EXTRACT PROVIDED:

'''

I'm about to head out to Tokyo to start work there, which happens to coincide with some documentary makers I know needing somebody to shoot a couple of brief interviews in the very same city. They asked me to do it and trained me in how they'd like it shot, so no concerns there. They even said that they'd half pay for a new camera (which is great, as I was intending to get one anyway). However, I forgot to confirm one thing, and the people I'm helping wil be out of contact somewhere in S. America until I leave the country (and I'd like to get the camera before I do this, ideally).
So anyway, what I forgot to check has to do with getting a camera that can provide images of sufficient quality. I'm not asking for recommendations - browsing the forums and other sites there's ample info on that kind of thing - but rather how to determine whether a certain camera has a certain feature. I was told that the camera I get needs to be able to produce images of broadcast quality, which was defined as either 4:4:2 (I think) or 4:2:2 (could have been this as well...) output. I took the time to read some technical article and am aware of what this means, but what I don't know is how to determine which cameras can do this. It doesn't appear in any of the spec sheets that I've read. If anyone can tell me how to find out whether a camera can produce this output I'd be extremely grateful!

'''

GIVEN RECORDS:
'''

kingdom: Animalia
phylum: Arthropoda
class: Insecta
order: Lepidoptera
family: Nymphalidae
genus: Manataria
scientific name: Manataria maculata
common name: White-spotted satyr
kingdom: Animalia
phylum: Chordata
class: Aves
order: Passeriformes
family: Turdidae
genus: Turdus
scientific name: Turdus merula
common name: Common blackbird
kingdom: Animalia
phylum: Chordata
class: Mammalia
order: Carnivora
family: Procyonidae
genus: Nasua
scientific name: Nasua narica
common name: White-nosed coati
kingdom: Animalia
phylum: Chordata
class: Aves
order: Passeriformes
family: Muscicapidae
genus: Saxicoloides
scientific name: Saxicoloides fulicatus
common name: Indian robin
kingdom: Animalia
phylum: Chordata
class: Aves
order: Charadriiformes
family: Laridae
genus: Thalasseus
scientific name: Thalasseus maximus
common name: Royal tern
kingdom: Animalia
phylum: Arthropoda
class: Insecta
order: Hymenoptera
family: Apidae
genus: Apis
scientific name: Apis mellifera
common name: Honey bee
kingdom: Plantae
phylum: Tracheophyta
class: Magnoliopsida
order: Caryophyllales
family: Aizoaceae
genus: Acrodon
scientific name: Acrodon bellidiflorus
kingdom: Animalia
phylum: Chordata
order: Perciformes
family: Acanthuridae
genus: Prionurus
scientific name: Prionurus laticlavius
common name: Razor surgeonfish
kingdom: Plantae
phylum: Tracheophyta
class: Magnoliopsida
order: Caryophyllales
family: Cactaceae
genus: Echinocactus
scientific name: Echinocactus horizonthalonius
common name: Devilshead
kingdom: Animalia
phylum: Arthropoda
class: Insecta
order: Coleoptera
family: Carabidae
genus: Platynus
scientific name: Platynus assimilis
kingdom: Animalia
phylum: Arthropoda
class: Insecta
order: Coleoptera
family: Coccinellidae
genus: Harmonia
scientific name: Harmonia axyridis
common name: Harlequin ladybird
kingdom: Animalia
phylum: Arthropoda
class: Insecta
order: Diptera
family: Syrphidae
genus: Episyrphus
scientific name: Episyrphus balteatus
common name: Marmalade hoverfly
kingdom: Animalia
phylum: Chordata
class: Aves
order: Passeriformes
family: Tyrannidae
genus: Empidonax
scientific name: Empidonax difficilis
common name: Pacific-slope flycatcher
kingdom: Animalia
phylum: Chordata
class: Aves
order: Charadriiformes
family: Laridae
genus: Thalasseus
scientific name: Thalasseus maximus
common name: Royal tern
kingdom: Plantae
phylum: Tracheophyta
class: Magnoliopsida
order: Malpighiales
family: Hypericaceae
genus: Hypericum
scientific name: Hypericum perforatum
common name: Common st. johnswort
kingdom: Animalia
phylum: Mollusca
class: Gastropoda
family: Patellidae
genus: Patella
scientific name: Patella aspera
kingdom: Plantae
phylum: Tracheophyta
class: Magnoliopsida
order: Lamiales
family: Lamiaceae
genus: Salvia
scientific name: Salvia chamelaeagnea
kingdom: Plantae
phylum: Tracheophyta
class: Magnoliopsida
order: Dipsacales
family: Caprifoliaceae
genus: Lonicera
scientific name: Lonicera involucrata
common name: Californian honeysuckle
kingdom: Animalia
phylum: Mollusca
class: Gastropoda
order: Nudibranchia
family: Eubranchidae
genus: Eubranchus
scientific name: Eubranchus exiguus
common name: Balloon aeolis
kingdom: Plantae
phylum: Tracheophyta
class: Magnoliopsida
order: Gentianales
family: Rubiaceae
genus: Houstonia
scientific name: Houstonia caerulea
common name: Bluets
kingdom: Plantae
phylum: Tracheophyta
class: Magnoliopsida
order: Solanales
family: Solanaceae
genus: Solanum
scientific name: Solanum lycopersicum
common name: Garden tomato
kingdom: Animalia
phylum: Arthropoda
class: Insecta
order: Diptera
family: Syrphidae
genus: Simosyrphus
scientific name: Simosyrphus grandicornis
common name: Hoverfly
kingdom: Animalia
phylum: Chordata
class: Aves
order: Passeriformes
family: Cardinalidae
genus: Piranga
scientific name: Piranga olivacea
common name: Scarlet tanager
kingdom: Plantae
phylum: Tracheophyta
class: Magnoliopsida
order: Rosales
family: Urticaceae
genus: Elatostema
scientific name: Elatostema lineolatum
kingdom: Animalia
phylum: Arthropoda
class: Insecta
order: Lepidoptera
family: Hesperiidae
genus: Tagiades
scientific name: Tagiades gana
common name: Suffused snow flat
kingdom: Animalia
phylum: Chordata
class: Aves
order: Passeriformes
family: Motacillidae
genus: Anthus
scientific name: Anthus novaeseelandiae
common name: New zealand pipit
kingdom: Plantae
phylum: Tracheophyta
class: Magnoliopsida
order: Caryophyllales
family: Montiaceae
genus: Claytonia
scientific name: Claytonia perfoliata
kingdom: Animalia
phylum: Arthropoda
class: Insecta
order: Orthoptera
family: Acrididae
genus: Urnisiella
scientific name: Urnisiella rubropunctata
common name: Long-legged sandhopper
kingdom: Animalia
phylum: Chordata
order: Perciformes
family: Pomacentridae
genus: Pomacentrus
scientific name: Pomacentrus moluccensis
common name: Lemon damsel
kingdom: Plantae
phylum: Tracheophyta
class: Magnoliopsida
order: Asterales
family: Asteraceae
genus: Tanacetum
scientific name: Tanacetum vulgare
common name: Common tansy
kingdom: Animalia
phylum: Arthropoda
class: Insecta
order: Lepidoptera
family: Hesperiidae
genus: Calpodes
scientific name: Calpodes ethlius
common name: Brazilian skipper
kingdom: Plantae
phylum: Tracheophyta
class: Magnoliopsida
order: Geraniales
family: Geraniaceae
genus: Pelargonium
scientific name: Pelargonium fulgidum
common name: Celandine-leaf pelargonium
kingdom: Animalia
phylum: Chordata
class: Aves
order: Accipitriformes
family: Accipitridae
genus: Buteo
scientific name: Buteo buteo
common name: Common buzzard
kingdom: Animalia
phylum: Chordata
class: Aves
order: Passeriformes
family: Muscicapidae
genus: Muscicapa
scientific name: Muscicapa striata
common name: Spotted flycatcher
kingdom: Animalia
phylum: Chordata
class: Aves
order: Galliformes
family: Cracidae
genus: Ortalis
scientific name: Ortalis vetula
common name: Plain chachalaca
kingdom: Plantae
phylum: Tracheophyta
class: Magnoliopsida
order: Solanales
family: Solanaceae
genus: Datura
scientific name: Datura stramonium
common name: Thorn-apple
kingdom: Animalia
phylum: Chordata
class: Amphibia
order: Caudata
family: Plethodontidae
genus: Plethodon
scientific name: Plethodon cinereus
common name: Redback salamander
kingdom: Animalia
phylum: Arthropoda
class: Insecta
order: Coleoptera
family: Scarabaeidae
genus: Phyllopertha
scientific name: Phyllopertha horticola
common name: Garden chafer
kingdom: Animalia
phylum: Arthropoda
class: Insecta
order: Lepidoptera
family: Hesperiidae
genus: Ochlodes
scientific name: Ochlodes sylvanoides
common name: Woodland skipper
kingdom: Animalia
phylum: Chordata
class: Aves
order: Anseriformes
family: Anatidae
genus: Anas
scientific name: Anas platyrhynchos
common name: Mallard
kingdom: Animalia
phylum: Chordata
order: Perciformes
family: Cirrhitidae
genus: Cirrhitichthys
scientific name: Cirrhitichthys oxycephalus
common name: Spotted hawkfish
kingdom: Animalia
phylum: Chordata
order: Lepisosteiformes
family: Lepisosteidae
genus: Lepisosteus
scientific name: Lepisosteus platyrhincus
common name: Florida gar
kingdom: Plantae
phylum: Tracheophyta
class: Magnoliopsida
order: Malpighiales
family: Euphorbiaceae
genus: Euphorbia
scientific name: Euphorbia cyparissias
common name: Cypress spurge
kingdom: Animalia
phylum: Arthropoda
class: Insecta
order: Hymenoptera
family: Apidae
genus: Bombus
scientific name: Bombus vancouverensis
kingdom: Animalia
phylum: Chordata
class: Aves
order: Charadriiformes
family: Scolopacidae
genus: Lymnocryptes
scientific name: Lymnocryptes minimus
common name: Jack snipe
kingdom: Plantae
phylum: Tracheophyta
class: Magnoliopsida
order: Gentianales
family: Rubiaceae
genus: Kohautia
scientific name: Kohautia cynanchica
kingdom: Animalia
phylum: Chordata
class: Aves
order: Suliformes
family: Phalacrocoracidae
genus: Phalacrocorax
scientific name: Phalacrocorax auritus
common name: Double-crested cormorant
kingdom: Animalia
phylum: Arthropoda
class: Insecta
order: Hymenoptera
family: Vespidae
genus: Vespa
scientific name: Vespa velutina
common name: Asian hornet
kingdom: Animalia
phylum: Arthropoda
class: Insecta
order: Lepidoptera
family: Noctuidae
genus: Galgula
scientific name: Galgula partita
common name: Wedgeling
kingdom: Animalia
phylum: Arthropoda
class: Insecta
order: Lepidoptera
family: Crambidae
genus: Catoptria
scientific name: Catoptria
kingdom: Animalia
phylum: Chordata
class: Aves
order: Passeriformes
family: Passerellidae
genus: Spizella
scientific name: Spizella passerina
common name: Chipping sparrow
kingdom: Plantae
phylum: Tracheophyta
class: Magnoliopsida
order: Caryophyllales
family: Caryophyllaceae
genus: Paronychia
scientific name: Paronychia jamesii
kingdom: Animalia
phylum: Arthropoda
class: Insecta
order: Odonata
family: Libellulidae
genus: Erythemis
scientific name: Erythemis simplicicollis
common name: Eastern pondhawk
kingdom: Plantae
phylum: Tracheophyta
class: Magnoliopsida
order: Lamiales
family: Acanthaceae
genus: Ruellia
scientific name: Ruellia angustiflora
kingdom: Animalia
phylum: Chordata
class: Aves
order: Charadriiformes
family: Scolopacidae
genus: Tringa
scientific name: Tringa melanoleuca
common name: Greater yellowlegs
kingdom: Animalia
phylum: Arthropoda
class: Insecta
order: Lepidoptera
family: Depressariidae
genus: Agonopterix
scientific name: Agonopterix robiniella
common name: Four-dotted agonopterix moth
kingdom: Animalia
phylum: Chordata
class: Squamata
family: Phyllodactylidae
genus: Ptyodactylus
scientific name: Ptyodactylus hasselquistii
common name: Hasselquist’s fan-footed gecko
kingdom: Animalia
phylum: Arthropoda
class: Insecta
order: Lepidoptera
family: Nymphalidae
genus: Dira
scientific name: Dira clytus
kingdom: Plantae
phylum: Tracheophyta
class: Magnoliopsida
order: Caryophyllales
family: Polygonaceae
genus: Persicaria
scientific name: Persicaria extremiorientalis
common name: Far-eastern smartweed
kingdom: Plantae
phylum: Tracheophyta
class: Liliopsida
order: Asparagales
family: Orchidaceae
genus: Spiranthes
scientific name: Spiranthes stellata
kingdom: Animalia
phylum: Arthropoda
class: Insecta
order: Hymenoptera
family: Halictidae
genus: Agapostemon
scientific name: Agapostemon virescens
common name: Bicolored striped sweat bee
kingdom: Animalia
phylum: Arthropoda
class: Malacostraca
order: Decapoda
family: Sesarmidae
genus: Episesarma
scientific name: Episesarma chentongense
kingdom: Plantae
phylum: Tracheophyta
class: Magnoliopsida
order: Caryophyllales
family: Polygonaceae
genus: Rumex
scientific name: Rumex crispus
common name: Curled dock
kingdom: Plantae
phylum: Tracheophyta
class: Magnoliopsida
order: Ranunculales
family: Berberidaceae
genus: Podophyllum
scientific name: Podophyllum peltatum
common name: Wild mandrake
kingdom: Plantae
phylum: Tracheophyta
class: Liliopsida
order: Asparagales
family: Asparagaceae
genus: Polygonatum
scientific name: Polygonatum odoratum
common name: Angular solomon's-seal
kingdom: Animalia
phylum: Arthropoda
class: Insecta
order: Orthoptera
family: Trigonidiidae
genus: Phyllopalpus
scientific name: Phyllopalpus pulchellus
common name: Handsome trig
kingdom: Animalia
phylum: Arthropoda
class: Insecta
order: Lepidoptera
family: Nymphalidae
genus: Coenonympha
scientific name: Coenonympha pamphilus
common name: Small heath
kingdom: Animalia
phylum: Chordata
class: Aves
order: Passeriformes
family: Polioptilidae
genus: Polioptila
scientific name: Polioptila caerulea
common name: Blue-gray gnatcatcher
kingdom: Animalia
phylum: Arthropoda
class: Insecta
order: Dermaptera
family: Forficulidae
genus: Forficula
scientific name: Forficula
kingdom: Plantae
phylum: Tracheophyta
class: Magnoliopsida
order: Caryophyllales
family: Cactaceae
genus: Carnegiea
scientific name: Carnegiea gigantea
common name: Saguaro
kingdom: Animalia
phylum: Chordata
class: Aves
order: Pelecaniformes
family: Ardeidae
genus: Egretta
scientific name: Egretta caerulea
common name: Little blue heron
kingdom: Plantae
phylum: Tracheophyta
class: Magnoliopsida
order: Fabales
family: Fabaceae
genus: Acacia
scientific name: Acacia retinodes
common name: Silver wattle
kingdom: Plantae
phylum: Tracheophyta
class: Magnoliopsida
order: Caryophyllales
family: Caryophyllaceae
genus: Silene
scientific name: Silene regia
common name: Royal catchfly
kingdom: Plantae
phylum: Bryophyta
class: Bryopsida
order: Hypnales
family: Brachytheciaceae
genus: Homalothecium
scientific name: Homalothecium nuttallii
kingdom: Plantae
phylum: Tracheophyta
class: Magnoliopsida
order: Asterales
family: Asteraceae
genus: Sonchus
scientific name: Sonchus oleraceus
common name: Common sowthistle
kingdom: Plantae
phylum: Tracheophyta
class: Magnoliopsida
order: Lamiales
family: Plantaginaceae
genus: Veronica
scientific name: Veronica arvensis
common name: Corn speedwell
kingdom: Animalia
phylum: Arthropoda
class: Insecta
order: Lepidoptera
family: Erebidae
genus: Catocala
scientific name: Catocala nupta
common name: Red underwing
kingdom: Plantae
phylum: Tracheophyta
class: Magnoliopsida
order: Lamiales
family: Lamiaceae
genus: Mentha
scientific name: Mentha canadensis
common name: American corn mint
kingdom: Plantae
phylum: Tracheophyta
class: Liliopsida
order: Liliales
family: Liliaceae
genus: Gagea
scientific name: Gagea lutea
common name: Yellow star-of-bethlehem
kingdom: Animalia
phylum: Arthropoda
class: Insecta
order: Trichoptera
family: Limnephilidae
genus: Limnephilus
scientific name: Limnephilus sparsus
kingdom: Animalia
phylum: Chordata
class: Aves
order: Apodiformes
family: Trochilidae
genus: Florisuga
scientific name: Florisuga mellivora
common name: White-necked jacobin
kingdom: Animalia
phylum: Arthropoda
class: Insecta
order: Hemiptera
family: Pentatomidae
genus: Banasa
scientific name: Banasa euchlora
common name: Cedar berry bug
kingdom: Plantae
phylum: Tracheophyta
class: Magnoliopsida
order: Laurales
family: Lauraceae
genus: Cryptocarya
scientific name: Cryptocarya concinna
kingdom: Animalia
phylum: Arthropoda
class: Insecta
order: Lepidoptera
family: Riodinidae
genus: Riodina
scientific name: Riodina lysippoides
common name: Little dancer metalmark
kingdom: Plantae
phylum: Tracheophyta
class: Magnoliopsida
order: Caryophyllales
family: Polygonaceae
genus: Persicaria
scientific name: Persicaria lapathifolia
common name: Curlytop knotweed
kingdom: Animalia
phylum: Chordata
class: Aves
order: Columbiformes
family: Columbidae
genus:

'''

SET OF TASKS:
A: Repeat the part of the camera post word for word, starting with "I'm about to" and going on through "do this, ideally).".
B: Format the entries as a Markdown table with the columns Row and Line, starting with the line with "family: Ardeidae" and going on through the line with "order: Hemiptera", both included. Skip any blank lines and include no other lines.
The entries bear no relation to the camera post.

EXERCISE SOLUTIONS:
A:
I'm about to head out to Tokyo to start work there, which happens to coincide with some documentary makers I know needing somebody to shoot a couple of brief interviews in the very same city. They asked me to do it and trained me in how they'd like it shot, so no concerns there. They even said that they'd half pay for a new camera (which is great, as I was intending to get one anyway). However, I forgot to confirm one thing, and the people I'm helping wil be out of contact somewhere in S. America until I leave the country (and I'd like to get the camera before I do this, ideally).

B:
| Row | Line |
|---|---|
| 1 | family: Ardeidae |
| 2 | genus: Egretta |
| 3 | scientific name: Egretta caerulea |
| 4 | common name: Little blue heron |
| 5 | kingdom: Plantae |
| 6 | phylum: Tracheophyta |
| 7 | class: Magnoliopsida |
| 8 | order: Fabales |
| 9 | family: Fabaceae |
| 10 | genus: Acacia |
| 11 | scientific name: Acacia retinodes |
| 12 | common name: Silver wattle |
| 13 | kingdom: Plantae |
| 14 | phylum: Tracheophyta |
| 15 | class: Magnoliopsida |
| 16 | order: Caryophyllales |
| 17 | family: Caryophyllaceae |
| 18 | genus: Silene |
| 19 | scientific name: Silene regia |
| 20 | common name: Royal catchfly |
| 21 | kingdom: Plantae |
| 22 | phylum: Bryophyta |
| 23 | class: Bryopsida |
| 24 | order: Hypnales |
| 25 | family: Brachytheciaceae |
| 26 | genus: Homalothecium |
| 27 | scientific name: Homalothecium nuttallii |
| 28 | kingdom: Plantae |
| 29 | phylum: Tracheophyta |
| 30 | class: Magnoliopsida |
| 31 | order: Asterales |
| 32 | family: Asteraceae |
| 33 | genus: Sonchus |
| 34 | scientific name: Sonchus oleraceus |
| 35 | common name: Common sowthistle |
| 36 | kingdom: Plantae |
| 37 | phylum: Tracheophyta |
| 38 | class: Magnoliopsida |
| 39 | order: Lamiales |
| 40 | family: Plantaginaceae |
| 41 | genus: Veronica |
| 42 | scientific name: Veronica arvensis |
| 43 | common name: Corn speedwell |
| 44 | kingdom: Animalia |
| 45 | phylum: Arthropoda |
| 46 | class: Insecta |
| 47 | order: Lepidoptera |
| 48 | family: Erebidae |
| 49 | genus: Catocala |
| 50 | scientific name: Catocala nupta |
| 51 | common name: Red underwing |
| 52 | kingdom: Plantae |
| 53 | phylum: Tracheophyta |
| 54 | class: Magnoliopsida |
| 55 | order: Lamiales |
| 56 | family: Lamiaceae |
| 57 | genus: Mentha |
| 58 | scientific name: Mentha canadensis |
| 59 | common name: American corn mint |
| 60 | kingdom: Plantae |
| 61 | phylum: Tracheophyta |
| 62 | class: Liliopsida |
| 63 | order: Liliales |
| 64 | family: Liliaceae |
| 65 | genus: Gagea |
| 66 | scientific name: Gagea lutea |
| 67 | common name: Yellow star-of-bethlehem |
| 68 | kingdom: Animalia |
| 69 | phylum: Arthropoda |
| 70 | class: Insecta |
| 71 | order: Trichoptera |
| 72 | family: Limnephilidae |
| 73 | genus: Limnephilus |
| 74 | scientific name: Limnephilus sparsus |
| 75 | kingdom: Animalia |
| 76 | phylum: Chordata |
| 77 | class: Aves |
| 78 | order: Apodiformes |
| 79 | family: Trochilidae |
| 80 | genus: Florisuga |
| 81 | scientific name: Florisuga mellivora |
| 82 | common name: White-necked jacobin |
| 83 | kingdom: Animalia |
| 84 | phylum: Arthropoda |
| 85 | class: Insecta |
| 86 | order: Hemiptera |